Destination Asia – Beyond the old ‘emerging market’ thinking

“You certainly don’t get the same bemused reaction you used to when you say you’re based in Sydney,” Series says. The regional mandates managed here can now be measured in the billions rather than millions, with AMP Capital Investors, Maple-Brown Abbott, MIR, Pengana, Perennial, Platinum and the aforementioned Treasury Asia Asset Management all Sydney managers that have attracted money for some iteration of an Asia-Pacific equity strategy. Perpetual Investments wants in too, last month poaching Rosemary Tan, an analyst with Platinum’s Asia fund, for its own regional equities strategy which it has seeded with $10 million. Add to all that a robust community of sell-side analysts covering stocks in the region, and Series says these days you’ll get the chief financial officer or higher of an Asian company coming through town on a roadshow at least once or twice a week. Between such visits and the necessity of regular trips to the region – Series thinks you don’t need to be on the ground in investee countries, but you do have to know how to deal with jetlag – most of Sydney’s Asia-Pacific managers claim they strike a balance between access, and sobering separation from Asia’s notorious “hot money” centres, be they traditional [Hong Kong] or emerging [Shanghai].

However, there’s one of those headwinds that remain almost as prevalent today as it did when Series and Crivelli hung that Pacific Road shingle all those years ago. Most of the mandates referred to above have come from foreign institutions, with a handful only of domestic funds looking beyond the traditional approach of Australian equities and international equities, with an emerging markets extension if they had the scale. Is ‘emerging markets’ good enough? The typical Australian institutional investor’s exposure to Asian equities is either through a “discretion” afforded one or two of their global equity managers, or else a specialist mandate benchmarked to the MSCI Emerging Markets Index. “Our clients that want to be a bit more aggressive on the growth side will have a specialist tilt to Asia, but to be honest most of them are happy to access it through a GEMS [global emerging markets] extension,” says John Coombe, executive director at JANA Investment Advisers.

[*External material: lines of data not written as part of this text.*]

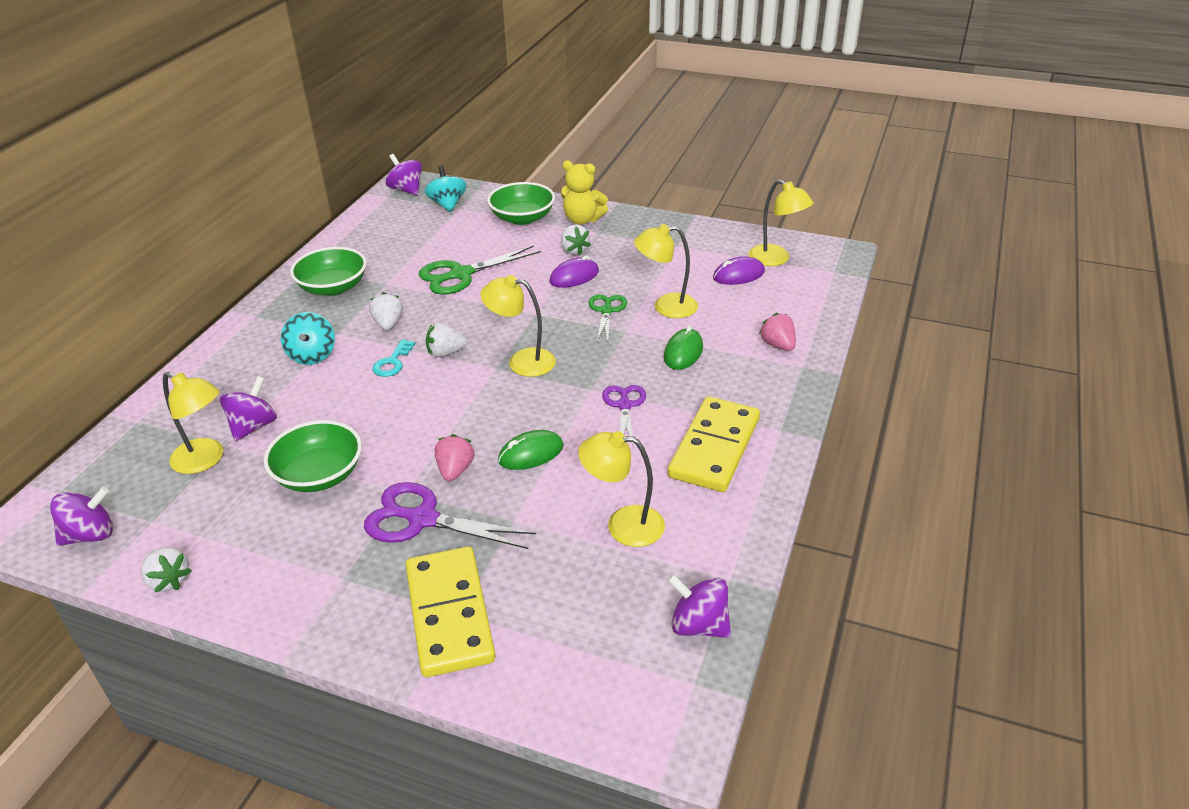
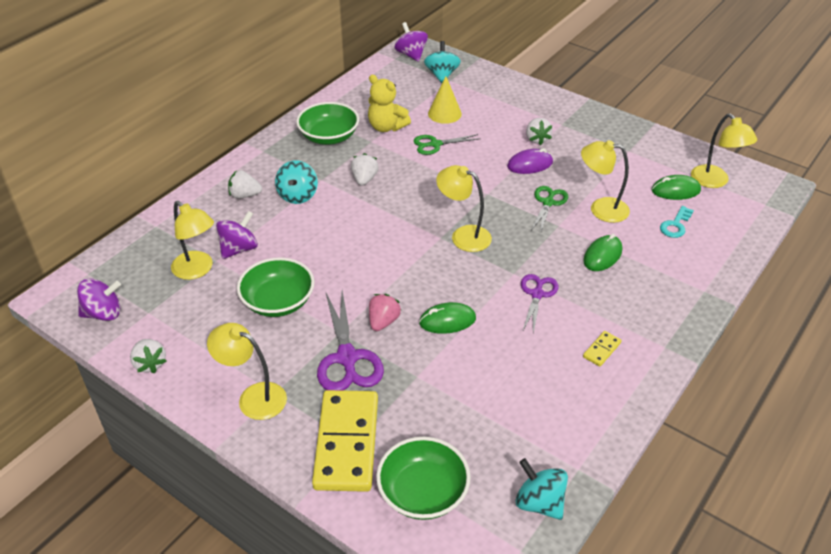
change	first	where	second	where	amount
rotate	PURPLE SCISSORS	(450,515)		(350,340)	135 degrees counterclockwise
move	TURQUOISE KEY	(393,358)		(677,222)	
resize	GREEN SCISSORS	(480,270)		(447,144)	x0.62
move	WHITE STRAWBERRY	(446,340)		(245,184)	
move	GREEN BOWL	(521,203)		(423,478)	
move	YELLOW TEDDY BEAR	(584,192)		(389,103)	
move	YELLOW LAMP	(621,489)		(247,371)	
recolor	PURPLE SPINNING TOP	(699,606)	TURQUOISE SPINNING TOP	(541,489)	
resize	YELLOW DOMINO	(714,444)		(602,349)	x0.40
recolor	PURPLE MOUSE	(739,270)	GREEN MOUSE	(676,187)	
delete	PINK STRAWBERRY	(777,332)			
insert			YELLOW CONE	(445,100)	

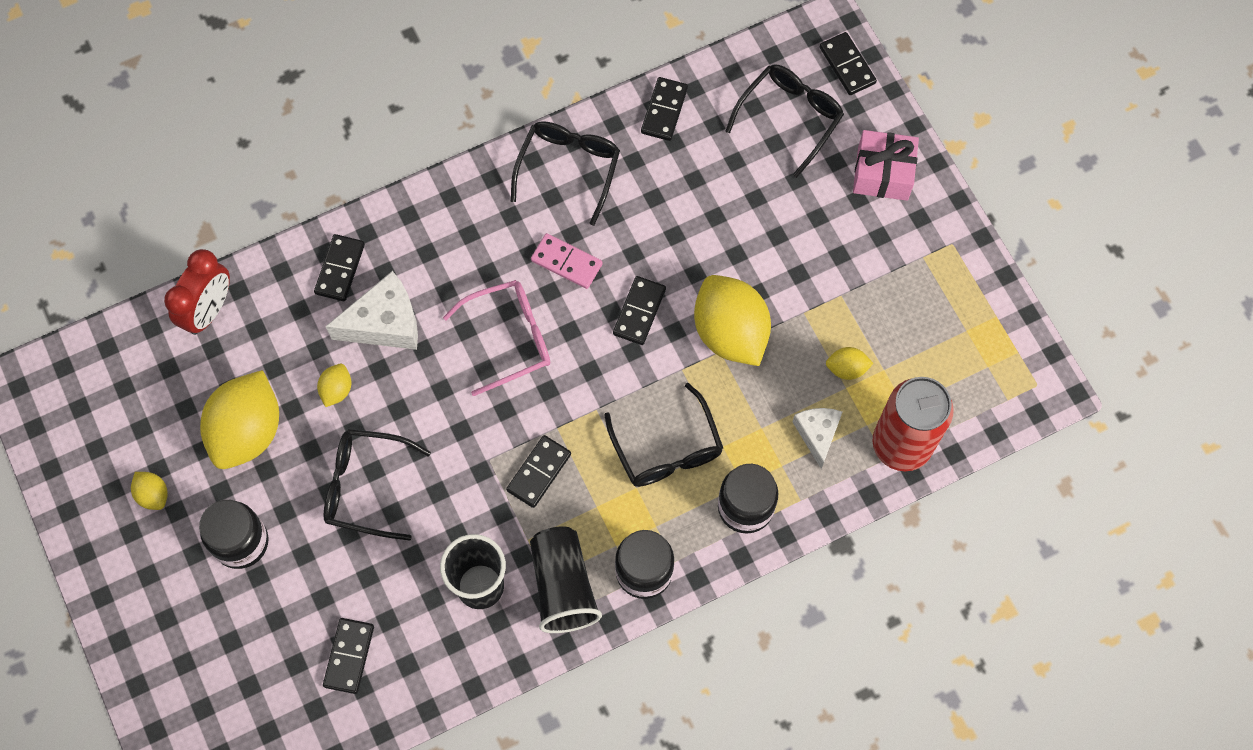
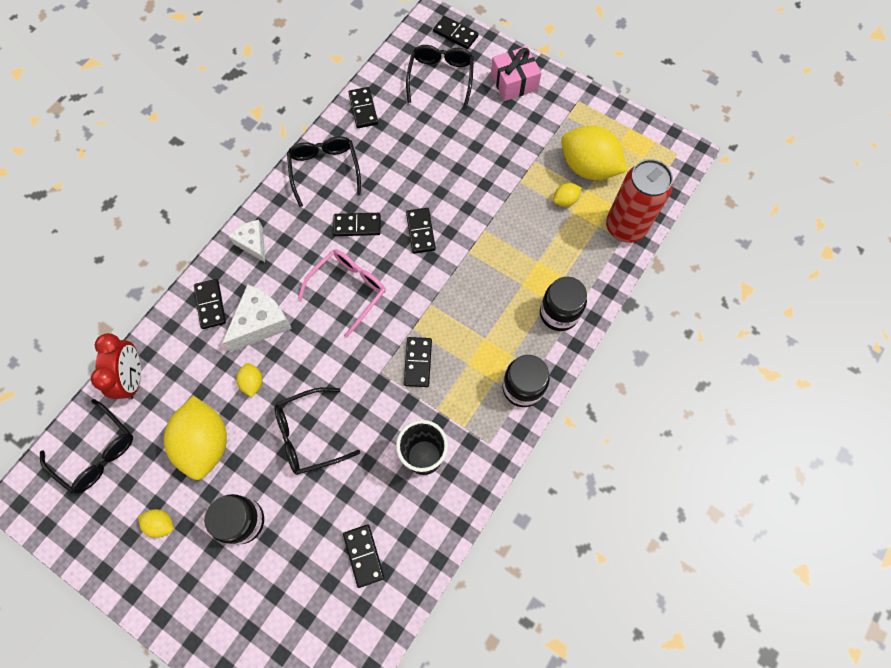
change	first	where	second	where	amount
delete	BLACK CUP	(566,579)			
recolor	PINK DOMINO	(567,261)	BLACK DOMINO	(357,224)	
move	BLACK GLASSES	(663,435)		(86,446)	
move	YELLOW LEMON	(732,320)		(594,153)	
move	WHITE CHEESE	(817,438)		(246,241)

“People say you need a specialist to access the companies doing consumer goods and services that will benefit from the rise of the Asian middle class, but what’s to say the ‘upstream’ parts of the market are where you make the money? Those goods and services are competing in a world that’s pretty tight at the moment – I wouldn’t assume the guys up there are making better margins than the resource producers down here.” That’s where you’re wrong, John, comes the chorus from the Asian equity managers. The head of Asian equities at AMP Capital Investors, Karma Wilson, says many of her favourite companies in the region are not so much competing head-to-head as cracking open entire new mass markets. “I look at something like the Punjab National Bank: it wouldn’t even be in the first universe a global equity manager filters. But it’s forecasting an expansion of its customer base from 40 million to 150 million over the next five years. It’s big on biometric banking, where India’s rural semi-literate and illiterate will be able to open an account using their thumbprint, and then use that to operate a biometric ATM.